What you need to do |
The entries below contain a stretch that opens with the line containing "19: (402, 144)" and closes with the line containing "35: (339, 200)"; set down that stretch exactly, both ends included, and nothing else.

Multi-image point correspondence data
⟨

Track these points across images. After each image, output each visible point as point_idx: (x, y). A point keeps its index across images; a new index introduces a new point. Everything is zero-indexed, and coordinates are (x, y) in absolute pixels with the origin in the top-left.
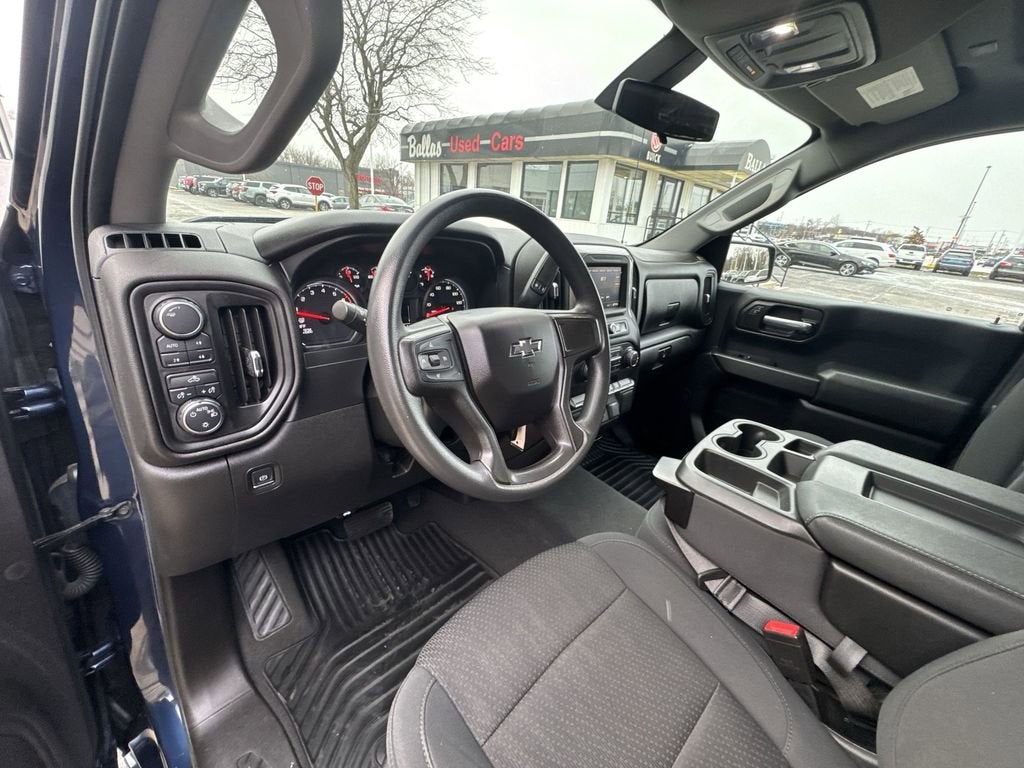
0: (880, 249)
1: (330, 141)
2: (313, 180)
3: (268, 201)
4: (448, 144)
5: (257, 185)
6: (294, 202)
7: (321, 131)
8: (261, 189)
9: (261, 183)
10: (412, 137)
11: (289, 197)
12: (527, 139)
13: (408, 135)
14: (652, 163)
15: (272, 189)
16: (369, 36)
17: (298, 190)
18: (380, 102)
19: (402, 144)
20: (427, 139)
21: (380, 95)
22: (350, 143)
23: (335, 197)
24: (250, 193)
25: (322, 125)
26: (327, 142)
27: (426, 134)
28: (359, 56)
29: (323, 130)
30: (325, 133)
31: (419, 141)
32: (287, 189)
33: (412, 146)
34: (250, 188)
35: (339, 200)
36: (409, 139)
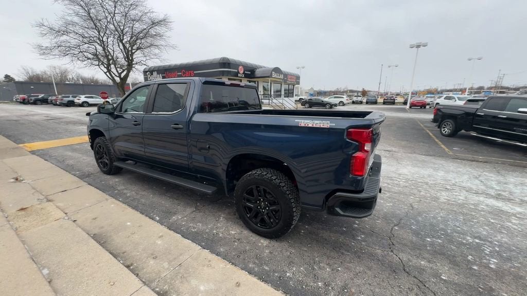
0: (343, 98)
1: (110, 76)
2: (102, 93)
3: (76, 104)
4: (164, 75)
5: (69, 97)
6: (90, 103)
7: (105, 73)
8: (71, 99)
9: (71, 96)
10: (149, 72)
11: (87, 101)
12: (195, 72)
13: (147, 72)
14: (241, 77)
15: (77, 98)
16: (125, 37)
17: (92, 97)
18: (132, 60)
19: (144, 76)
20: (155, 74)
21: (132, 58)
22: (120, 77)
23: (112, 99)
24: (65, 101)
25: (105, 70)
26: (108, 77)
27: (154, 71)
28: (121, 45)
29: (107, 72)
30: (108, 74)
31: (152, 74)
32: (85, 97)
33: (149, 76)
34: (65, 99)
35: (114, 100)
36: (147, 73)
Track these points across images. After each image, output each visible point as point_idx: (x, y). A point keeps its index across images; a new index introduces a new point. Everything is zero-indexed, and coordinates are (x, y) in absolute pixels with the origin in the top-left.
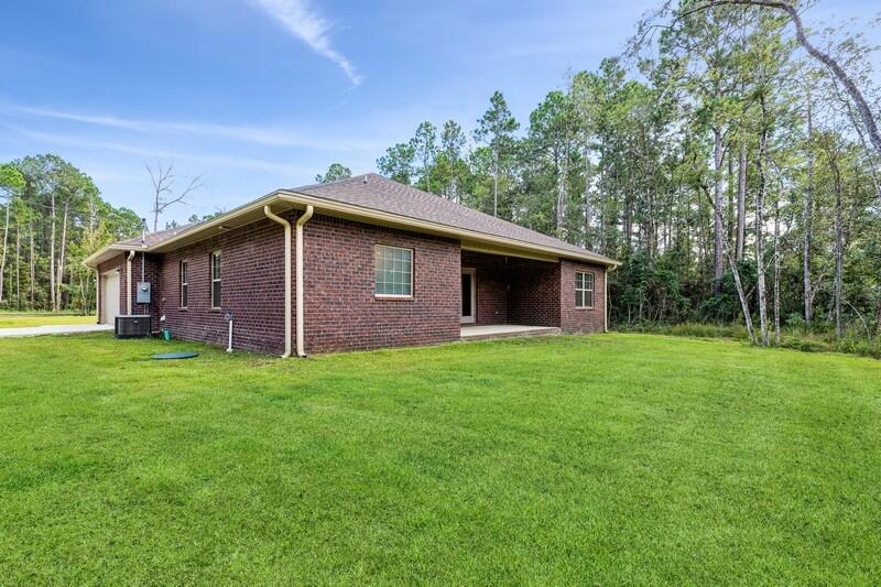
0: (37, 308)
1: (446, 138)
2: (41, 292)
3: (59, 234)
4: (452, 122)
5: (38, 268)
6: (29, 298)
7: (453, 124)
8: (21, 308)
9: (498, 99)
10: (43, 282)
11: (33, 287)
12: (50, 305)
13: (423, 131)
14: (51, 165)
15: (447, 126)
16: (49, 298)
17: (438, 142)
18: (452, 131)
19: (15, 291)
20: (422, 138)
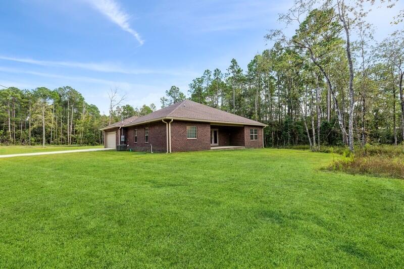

⟩

Solution for this problem |
19: (402, 144)
20: (427, 139)
21: (380, 95)
22: (350, 143)
23: (335, 197)
24: (250, 193)
25: (322, 125)
26: (327, 142)
27: (426, 134)
28: (359, 56)
29: (323, 130)
30: (325, 133)
31: (419, 141)
32: (287, 189)
33: (412, 146)
34: (250, 188)
35: (339, 200)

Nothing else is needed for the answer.